Hani insanlara güzellikler getiren sadece ve sadece doğrulardı?O zaman Süveyda’nın doğruları yalandan geçerken ona gelen mutluluklar da neyin nesiydi? Yalanı yalanla kapatmış olmam Kenan’ı mutlu etmiş, beni de bir sıkıntıdan başka sıkıntıya sürüklememiş, aksine, sıkıntılardan kurtarmıştı.

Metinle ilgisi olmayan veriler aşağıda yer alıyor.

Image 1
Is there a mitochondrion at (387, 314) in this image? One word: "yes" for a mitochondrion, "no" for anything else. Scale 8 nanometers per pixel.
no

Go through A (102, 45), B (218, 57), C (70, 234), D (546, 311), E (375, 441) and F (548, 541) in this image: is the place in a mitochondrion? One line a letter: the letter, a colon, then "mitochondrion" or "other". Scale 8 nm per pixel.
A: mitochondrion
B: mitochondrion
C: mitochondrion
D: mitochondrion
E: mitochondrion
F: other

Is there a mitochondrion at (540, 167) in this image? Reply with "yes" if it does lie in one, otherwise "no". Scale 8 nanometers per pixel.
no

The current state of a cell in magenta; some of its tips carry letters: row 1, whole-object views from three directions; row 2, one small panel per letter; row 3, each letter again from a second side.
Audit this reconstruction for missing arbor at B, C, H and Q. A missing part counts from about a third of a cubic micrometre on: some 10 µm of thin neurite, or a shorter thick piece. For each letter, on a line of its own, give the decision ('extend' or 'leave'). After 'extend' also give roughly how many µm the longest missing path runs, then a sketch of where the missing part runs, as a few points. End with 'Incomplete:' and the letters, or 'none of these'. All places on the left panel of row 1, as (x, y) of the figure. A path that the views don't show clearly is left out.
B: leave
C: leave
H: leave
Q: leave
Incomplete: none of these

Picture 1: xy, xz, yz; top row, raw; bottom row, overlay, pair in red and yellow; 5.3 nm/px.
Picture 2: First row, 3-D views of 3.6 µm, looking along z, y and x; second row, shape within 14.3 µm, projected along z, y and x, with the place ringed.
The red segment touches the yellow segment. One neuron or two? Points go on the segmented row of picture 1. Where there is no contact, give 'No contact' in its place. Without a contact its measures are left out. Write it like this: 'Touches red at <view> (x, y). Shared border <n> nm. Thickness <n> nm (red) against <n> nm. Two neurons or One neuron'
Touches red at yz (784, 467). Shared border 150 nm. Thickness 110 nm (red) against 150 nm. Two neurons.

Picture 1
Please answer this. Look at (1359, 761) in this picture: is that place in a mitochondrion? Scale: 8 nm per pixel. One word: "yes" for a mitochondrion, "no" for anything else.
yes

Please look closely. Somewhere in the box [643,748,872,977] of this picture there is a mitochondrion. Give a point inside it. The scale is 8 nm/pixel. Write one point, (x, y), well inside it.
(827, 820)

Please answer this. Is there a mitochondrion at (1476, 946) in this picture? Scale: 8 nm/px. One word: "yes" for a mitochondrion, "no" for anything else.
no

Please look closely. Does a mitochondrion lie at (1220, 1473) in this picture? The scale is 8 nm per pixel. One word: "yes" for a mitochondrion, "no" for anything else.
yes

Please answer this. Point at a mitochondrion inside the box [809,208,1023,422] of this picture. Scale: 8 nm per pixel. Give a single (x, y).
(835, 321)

“Süveyda,” dediğinde Kenan, dışarıyı izlemeyi bırakmıştım. “Seninle olan birlikteliğim boyunca ne anladım biliyor musun?” suskun kaldığımda konuşmasını bekledim ancak o konuşmadan önce yüzümü detaylıca inceledi. “İnsan bir şeyi gerçekten seviyorsa onun için her şeyi feda edebiliyor. Ve bunun acı olmayan en güzel yanı ne biliyor musun, asla pişmanlık hissetmiyorsun. O duygu sana hiç uğramıyor. Hep iyi ki diyorsun. Bir tercih yapmam gerektiğinde senin karşında duran her şey anlamsızlaşıyor. Bir tek senin anlamın oluyor. Sadece senin. Sadece sen de kaybetme korkusu yaşıyorum.”
Direksiyonu tutmayan elini tutuğumda, “Seni seviyorum,” dedim. “Bana kendini anlat deseler, söylediklerinden daha azını söylemezdim.”
Elimi kaldırdı ve üzerine sıcak bir öpücük bıraktı. “Eski günlerimizi özlüyorum bazen.”
Güldüğümde, “Seni ateşin içinde bıraktığım günleri mi?” diye sordum. O da göz devirdi. “Yoksa buzun kırılıp gölün beni içine aldığı günleri mi?” biraz daha büyük güldük. “Ha bir de şey vardı, hastanenin önüne gelmiş, yanıma gelsen mi gelmesen mi diye bana sorup mesaj atmıştın.”
“Saydıklarından hiçbiri,” dedi. “Bizim güzel günlerimiz de oldu.” Düşünür gibi ifade takındığımda, “Yalandan kaş göz yapma,” dedi. “Oldu işte.”
“Ben bu birkaç haftada hafıza mı kaybettim de bilmiyor muyum, acaba?”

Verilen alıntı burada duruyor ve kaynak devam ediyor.